With the start of World War I, Shteifon served on the Caucasus front against the forces of the Ottoman Empire. He was Assistant Chief of Intelligence in the staff of the Russian Caucasian Army, and was promoted to lieutenant colonel in 1915. He played a key role in the Battle of Erzurum under General Nikolai Yudenich and was awarded the Order of St. Anne and Order of St. George for conducting intelligence operations. In January 1917 he was appointed Chief of Staff of the 161 Infantry Division and then in August of that year, the head of the Finnish 3rd Infantry Division. In 1917 he was promoted to colonel.

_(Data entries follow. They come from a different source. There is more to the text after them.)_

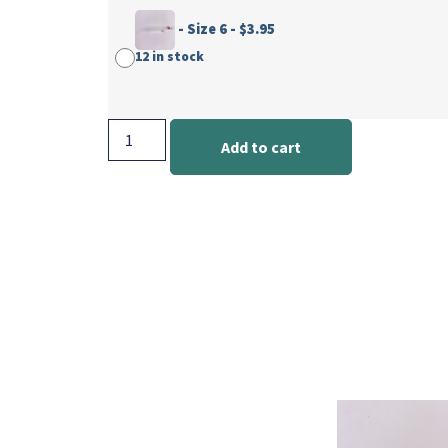
-
Size 6
-
$
3.95
12 in stock
Add to cart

In the wake of the October Revolution and the collapse at the Russian front, Shteifon returned to his native Kharkov where he headed an underground organization to recruit and relay officers who wanted to join the Volunteer Army. In the fall of 1918 he arrived at Volunteer Army headquarters in Ekaterinodar. He became Chief of Staff of the 3rd Infantry Division of the Volunteer Army in April 1919, and commander of the 13th Infantry Regiment from July. He was active in operations throughout Ukraine and parts of Poland and Romania through the end of the year. In January 1920 Shteifon was promoted to the rank of lieutenant general.

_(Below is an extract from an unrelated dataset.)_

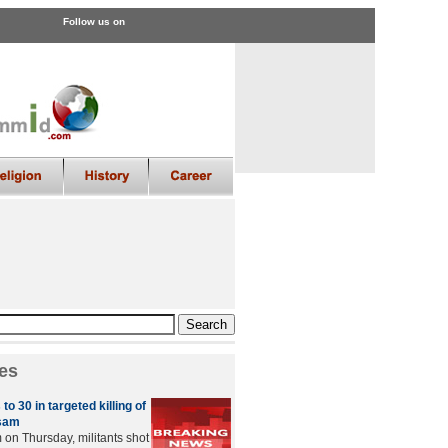
Follow us on
es
 to 30 in targeted killing of
sam
on Thursday, militants shot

However, with the growing collapse of the White movement, he was forced to evacuate into Poland with his men, then arrived in Crimea to continue active duty under General Pyotr Wrangel. He evacuated with the remnants of Wrangel's forces to Constantinople and arrived to the Gallipoli camp for White Russian refugees. On 25 April 1921, he was put in charge of the exiled 1st Army Corps, and relocated to Bulgaria. In 1922, the Bulgarian government expelled Shteifon, and he found refuge in the Kingdom of Serbs, Croats, and Slovenes. Living in Belgrade, he actively participated in the Officers' Union, but was removed by General Wrangel for insubordination. During the 1920s and 1930s, Shteifon published a series of military tactical and historical works, and became a professor of military sciences.

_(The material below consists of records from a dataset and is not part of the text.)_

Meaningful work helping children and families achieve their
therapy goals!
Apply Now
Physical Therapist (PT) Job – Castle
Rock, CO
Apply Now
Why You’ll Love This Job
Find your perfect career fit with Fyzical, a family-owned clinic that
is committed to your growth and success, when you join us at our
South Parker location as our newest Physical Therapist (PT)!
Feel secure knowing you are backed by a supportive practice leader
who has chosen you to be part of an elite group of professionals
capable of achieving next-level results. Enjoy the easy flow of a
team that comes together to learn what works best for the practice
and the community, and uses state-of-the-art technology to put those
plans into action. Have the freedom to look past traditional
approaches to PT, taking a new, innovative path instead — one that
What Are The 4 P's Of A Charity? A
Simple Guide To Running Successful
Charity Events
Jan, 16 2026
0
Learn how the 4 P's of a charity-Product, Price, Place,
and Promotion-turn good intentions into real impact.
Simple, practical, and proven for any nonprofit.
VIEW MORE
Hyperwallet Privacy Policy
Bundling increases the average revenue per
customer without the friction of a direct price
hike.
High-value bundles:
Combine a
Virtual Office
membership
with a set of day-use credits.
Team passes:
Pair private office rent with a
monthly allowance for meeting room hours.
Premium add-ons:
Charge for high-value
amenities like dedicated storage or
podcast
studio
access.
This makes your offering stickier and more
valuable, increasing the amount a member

After occupation of the Kingdom of Yugoslavia by Nazi Germany in April 1941, Shteifon was offered a position of chief of staff of the Russian Corps organized in Belgrade on 12 September by the Germans on the initiative of former Russian general Mikhail Skorodumov and became its commander three days later. Until the spring of 1944, the principal task of the Russian Corps, which was mainly composed of former servicemen of the Russian Imperial Army and the White Army, was to guard certain sites and areas from the Communist partisans led by Josip Broz Tito, who were supported by the USSR and later in the war also by Britain; in 1944 the Corps was actively engaged in fighting against Tito's partisans; and finally, from September 1944, after the previously Germany-allied Romania and Bulgaria switched sides and regular units of the Red Army advanced into the Western Balkans, the Corps also fought against the regular Soviet troops in Serbia and later in what is now Croatia.

He died in Zagreb's Esplanade hotel on 30 April 1945. Some sources suggest that he may have committed suicide.

He was buried in Ljubljana, Slovenia, at a German military cemetery (block VIII, row 6, grave 16).